The first thing I noticed in Uncle Lloyd was his loud, uninhibited, contagious laugh. He was an outgoing man with a constant smile on his face. His icy blue eyes mirrored my dad’s. They enlarged every time he laughed. Whenever he said something funny, he scanned the room to see if others were joining in his hilarity. But it didn’t matter if others approved or not; if he thought it was humorous, the shoulders on his wiry frame curled as the laughter shook his whole upper body. Watching him get tickled by his own humor was contagious.

One day Uncle Lloyd said, “Hey, David, come here. Come to the bathroom for a second.” He had a winsome and innocent way of making people trust him.

I knew he wasn’t going to do anything dangerous; people were in the house, and the bathroom door was open. By now I knew he liked to laugh and entertain us, so I followed him into the bathroom without a second thought.

“Watch this,” he said.

Uncle Lloyd pointed his index finger and thumb toward his right eye, then in one swooping movement, popped his eye out of his head.

What in the world?

My mouth gaped open. I stopped breathing for a moment. I saw the glass eye he was holding with his two fingers, then I noticed the hollow part of his eye socket with its pinkish flesh and thin blood vessels.
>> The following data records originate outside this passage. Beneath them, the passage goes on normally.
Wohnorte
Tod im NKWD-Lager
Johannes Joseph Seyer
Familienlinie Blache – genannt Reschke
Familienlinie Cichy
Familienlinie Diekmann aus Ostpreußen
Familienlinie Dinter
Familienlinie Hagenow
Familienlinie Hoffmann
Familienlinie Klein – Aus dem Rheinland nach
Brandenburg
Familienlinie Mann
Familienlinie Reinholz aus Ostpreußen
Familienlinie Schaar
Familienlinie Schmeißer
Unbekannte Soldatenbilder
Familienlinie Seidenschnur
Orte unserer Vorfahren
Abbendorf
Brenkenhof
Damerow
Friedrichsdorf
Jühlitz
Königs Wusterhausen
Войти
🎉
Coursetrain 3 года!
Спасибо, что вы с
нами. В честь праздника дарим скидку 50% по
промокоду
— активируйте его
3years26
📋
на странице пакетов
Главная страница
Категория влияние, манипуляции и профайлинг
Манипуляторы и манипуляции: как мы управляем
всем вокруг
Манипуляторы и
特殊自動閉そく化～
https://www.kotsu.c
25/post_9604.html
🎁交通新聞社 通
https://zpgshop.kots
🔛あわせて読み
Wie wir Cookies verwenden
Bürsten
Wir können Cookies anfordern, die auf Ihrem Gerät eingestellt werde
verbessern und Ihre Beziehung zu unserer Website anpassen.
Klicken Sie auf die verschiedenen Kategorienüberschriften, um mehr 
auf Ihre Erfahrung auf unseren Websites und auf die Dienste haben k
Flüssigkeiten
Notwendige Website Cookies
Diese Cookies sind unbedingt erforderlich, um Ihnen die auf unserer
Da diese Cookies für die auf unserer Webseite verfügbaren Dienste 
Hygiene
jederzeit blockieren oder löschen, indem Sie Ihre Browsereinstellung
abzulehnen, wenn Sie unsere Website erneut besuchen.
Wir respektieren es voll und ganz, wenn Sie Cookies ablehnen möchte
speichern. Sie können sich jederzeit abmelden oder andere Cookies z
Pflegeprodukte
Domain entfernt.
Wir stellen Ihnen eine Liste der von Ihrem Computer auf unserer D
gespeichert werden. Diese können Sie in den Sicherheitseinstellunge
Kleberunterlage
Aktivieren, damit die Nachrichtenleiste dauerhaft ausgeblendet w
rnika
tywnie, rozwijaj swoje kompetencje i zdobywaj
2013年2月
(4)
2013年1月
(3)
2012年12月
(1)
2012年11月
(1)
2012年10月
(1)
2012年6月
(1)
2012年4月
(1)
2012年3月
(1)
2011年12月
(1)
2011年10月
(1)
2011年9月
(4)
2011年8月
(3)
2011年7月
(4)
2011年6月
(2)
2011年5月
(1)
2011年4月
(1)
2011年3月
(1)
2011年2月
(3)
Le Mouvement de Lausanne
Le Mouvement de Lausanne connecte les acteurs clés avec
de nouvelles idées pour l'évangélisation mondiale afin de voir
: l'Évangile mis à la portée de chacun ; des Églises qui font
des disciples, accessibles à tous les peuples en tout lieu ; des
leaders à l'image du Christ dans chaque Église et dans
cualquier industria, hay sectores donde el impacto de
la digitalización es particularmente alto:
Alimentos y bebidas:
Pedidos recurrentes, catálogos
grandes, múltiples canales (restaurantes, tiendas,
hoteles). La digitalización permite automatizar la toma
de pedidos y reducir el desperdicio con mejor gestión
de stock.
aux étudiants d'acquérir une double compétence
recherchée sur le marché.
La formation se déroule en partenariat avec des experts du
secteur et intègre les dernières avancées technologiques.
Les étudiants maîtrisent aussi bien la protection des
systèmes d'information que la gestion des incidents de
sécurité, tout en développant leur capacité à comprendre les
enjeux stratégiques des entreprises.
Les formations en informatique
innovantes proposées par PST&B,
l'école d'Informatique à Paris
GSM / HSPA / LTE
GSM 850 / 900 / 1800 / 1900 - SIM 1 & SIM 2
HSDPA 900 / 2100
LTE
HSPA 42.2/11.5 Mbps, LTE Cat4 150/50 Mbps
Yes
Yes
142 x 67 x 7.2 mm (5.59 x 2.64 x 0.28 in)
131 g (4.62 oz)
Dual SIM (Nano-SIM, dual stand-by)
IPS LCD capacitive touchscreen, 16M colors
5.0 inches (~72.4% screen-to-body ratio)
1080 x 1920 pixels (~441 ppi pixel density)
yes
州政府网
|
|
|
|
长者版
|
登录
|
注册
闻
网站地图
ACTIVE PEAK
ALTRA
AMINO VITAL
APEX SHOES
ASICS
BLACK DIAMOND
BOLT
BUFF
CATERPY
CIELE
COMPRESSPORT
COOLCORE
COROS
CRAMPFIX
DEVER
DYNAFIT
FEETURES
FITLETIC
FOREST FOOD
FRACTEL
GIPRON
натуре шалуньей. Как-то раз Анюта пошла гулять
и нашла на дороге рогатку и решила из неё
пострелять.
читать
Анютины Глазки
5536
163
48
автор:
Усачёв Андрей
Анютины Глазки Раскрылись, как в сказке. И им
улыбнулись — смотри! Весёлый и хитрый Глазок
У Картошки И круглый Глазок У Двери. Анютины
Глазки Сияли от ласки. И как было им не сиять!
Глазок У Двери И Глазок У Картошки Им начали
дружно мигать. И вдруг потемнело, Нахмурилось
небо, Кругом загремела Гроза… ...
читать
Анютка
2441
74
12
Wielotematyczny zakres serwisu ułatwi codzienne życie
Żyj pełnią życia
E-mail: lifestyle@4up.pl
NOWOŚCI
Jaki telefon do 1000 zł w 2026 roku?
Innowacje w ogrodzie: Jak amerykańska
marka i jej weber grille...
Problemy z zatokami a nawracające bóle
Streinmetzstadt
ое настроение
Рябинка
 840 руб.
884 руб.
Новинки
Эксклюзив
If this is supposed to make me feel more comfortable around you, it’s not working.

I offered some form of a smile to be kind, but my uncle just guffawed when he saw my horrified face. He acted like this was the funniest thing he had ever done. But I knew I wasn’t the first victim of this family carnival act. It was too well choreographed, so I knew he must have done this to multiple children to see their response.

It’s funny how something can look real to you, but you can’t unsee it once you discover it’s not.

Up to that moment, I had no idea that his right eye was a prosthetic made of hard acrylic. From then on, I never looked at Uncle Lloyd the same way. At dinner, I could feel the queasy sensation in my stomach as I imagined that plastic eye pinched between his thumb and index finger. I never asked him how he lost his eye because I didn’t want him to use it as another opportunity to exhibit the new plastic one. I didn’t need to know anything more.

This was part of what my dad called “the Gibbonses’ warped sense of humor.” And aside from this, Uncle Lloyd was endearingly odd yet fun. Ultimately, he was trying to make it through a hard situation. He wasn’t going to let the loss of his eye destroy his sense of humor.